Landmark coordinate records

------------------------------

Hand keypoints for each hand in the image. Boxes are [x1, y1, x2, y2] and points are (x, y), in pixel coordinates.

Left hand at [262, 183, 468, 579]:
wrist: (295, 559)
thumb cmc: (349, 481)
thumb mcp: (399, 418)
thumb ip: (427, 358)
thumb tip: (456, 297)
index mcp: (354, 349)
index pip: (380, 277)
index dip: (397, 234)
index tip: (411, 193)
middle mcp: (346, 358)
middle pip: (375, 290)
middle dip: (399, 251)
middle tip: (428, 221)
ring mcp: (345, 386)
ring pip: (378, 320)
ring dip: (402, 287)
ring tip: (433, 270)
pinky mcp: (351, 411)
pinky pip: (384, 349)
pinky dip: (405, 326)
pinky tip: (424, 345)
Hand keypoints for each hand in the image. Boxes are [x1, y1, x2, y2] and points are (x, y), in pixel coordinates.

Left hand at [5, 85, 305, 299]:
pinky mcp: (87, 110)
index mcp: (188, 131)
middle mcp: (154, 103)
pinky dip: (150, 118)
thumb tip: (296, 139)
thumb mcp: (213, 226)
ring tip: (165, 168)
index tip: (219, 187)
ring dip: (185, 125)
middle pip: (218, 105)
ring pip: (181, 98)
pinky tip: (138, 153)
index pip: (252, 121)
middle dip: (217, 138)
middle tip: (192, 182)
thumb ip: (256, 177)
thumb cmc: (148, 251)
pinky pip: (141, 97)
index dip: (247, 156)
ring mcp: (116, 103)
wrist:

------------------------------

Reply with the complete records, restated exactly.

▶ Solution to this problem:
Hand keypoints for each hand in the image. Boxes are [x1, y1, x2, y2] and points are (x, y), in pixel coordinates.

Left hand at [262, 183, 468, 579]:
wrist: (295, 559)
thumb cmc: (349, 481)
thumb mcp: (399, 418)
thumb ip: (427, 358)
thumb tip: (456, 297)
index mcp: (354, 349)
index pip: (380, 277)
index dip: (397, 234)
index tip: (411, 193)
middle mcp: (346, 358)
middle pip: (375, 290)
middle dip: (399, 251)
middle tip: (428, 221)
ring mcp: (345, 386)
ring pip: (378, 320)
ring dip: (402, 287)
ring tip: (433, 270)
pinky mcp: (351, 411)
pinky pip: (384, 349)
pinky dip: (405, 326)
pinky tip: (424, 345)
Hand keypoints for each hand in the image. Boxes are [x1, y1, x2, y2] and points are (x, y), in pixel coordinates.

Left hand at [5, 85, 305, 299]:
pinky mcp: (87, 110)
index mcp: (188, 131)
middle mcp: (154, 103)
pinky dip: (150, 118)
thumb tip: (296, 139)
thumb mcp: (213, 226)
ring tip: (165, 168)
index tip: (219, 187)
ring dip: (185, 125)
middle pip: (218, 105)
ring pip: (181, 98)
pinky tip: (138, 153)
index pip: (252, 121)
middle dip: (217, 138)
middle tip: (192, 182)
thumb ip: (256, 177)
thumb cmc: (148, 251)
pinky pip: (141, 97)
index dip: (247, 156)
ring mcp: (116, 103)
wrist:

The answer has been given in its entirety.